▸ Source passage:
■ ■ ■
We prospectively studied all asymptomatic patients referred from an optometrist with abnormal automated perimetry but normal ocular examination. Patients attending for glaucoma screening were excluded.
Eleven such patients were referred to this consultant’s service over a 16 month period including two under 40 years old. All had corrected acuities of 6/9 or better bilaterally, had not reported any ocular symptoms, and had normal intraocular pressures and funduscopy according to the optometrist.
Suprathreshold perimetry was used in 10 cases (one not obtainable) with the optometrist attempting interpretation in only four—three described as bitemporal loss suggestive of chiasmal pathology (one was actually binasal) and one as an arcuate scotoma on the grey scale where only one spot had been missed.
Four patients were considered to have normal repeat visual fields, three had bitemporal field defects consistent with tilted optic discs but were followed up for a period to exclude progression, one had an old occipital infarct with a homonymous quadrantanopia, and one patient had a walled off schisis detachment. Bilateral field constriction was presumed functional in a patient with a normal magnetic resonance scan and electrophysiology—an optometrist had referred her 4 years previously with similar findings. The remaining patient had suffered blurred vision and sensory disturbance 11 years before and was found to have bilateral field constriction and enlarged blind spots—the only identifiable pathology has been a parietal angioma which does not explain the pattern of field loss.
No serious, treatable pathology was identified in these patients and none was found to have glaucoma. Our findings do not support the routine use of automated perimetry in patients under the age of 60 years who have no symptoms and signs of pathology or risk factors for glaucoma. We propose that the Royal College of Optometrists guidelines be revised to recommend that automated perimetry be reserved for those with clinical evidence of ocular pathology and those over the age of 60 or with other risk factors for glaucoma.
■ ■ ■
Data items
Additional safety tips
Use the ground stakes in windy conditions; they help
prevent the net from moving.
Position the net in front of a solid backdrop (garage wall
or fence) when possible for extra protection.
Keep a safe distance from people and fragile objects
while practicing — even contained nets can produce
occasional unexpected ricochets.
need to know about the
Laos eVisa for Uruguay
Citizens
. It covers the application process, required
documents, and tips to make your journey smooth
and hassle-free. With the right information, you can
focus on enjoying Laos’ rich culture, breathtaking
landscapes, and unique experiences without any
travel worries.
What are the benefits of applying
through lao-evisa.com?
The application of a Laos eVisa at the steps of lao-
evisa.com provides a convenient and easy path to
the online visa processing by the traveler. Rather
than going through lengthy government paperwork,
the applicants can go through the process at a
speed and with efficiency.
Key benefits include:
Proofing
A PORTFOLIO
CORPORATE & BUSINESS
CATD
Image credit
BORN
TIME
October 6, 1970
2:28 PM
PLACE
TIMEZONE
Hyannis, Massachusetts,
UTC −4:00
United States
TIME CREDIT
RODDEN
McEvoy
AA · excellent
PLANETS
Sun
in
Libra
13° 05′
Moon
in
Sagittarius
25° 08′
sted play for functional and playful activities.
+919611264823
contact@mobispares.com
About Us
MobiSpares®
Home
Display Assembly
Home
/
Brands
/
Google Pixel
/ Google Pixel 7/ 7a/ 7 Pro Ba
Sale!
■ ■ ■
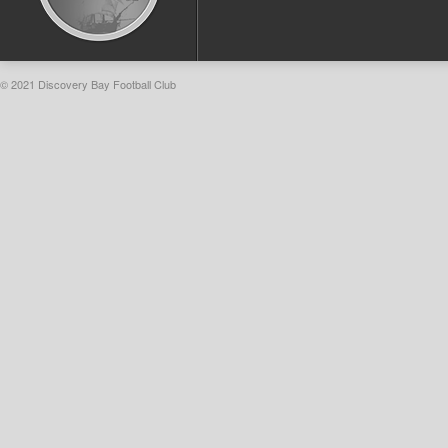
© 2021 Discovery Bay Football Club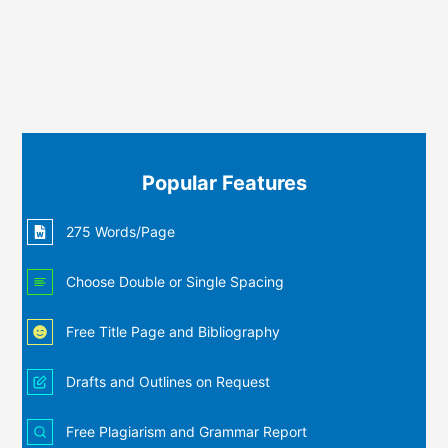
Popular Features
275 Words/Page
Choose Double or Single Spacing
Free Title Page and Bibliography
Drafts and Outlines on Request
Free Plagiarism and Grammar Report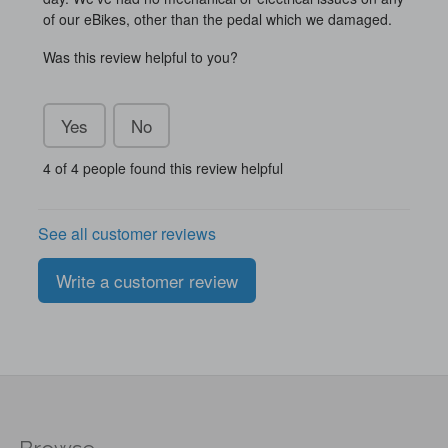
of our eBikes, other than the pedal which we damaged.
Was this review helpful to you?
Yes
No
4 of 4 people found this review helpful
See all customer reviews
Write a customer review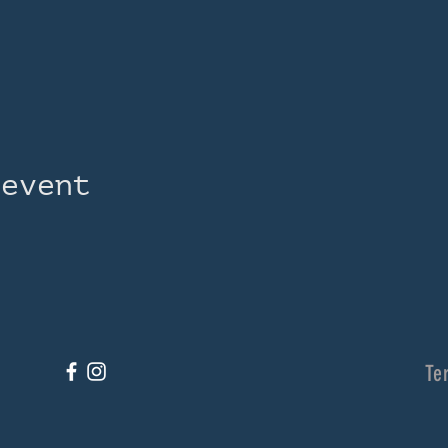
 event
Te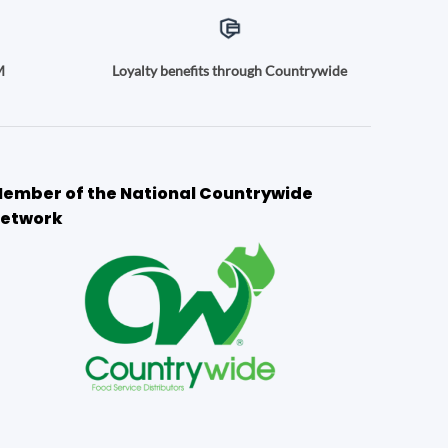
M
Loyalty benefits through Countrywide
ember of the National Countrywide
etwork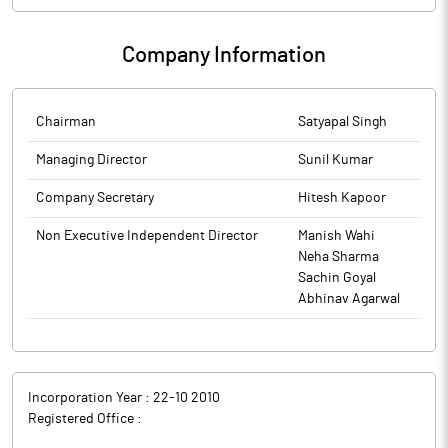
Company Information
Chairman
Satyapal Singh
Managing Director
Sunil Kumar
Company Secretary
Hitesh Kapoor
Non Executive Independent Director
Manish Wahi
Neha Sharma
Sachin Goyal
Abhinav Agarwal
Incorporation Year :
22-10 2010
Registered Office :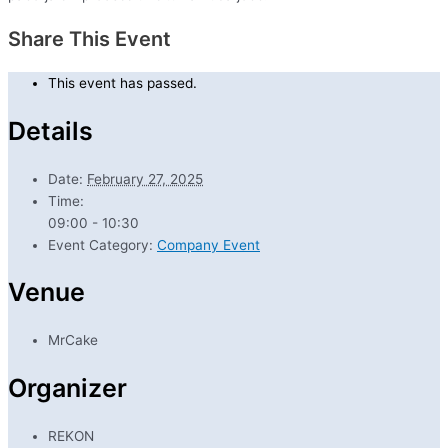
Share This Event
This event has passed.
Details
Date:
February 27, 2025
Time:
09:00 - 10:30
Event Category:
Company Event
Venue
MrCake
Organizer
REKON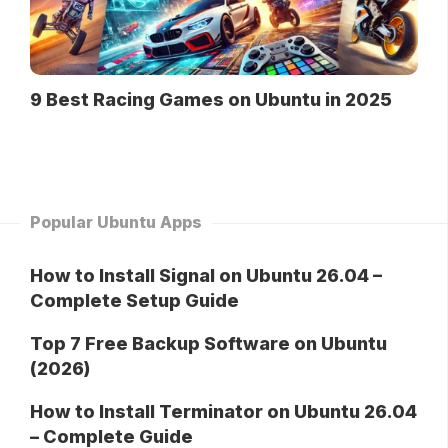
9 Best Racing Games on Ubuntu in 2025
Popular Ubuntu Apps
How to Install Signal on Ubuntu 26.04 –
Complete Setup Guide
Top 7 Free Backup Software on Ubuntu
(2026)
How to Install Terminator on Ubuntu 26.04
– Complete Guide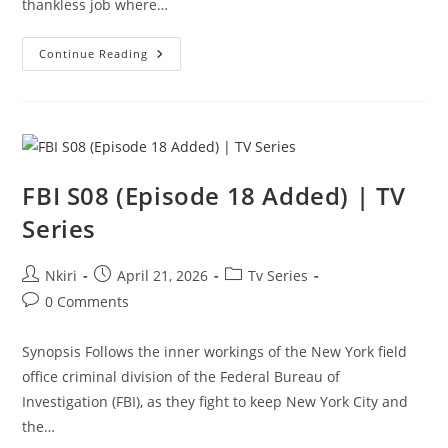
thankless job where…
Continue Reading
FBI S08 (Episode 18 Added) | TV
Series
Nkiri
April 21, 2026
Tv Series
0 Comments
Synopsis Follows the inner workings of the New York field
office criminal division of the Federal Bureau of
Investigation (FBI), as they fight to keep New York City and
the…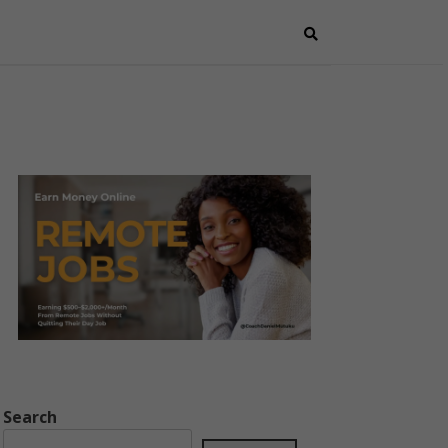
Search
■ ■ ■
▸ Exercise details: In the perimetry study, over what period were the eleven patients referred to the consultant's service?

▸ Task response: Over a 16 month period.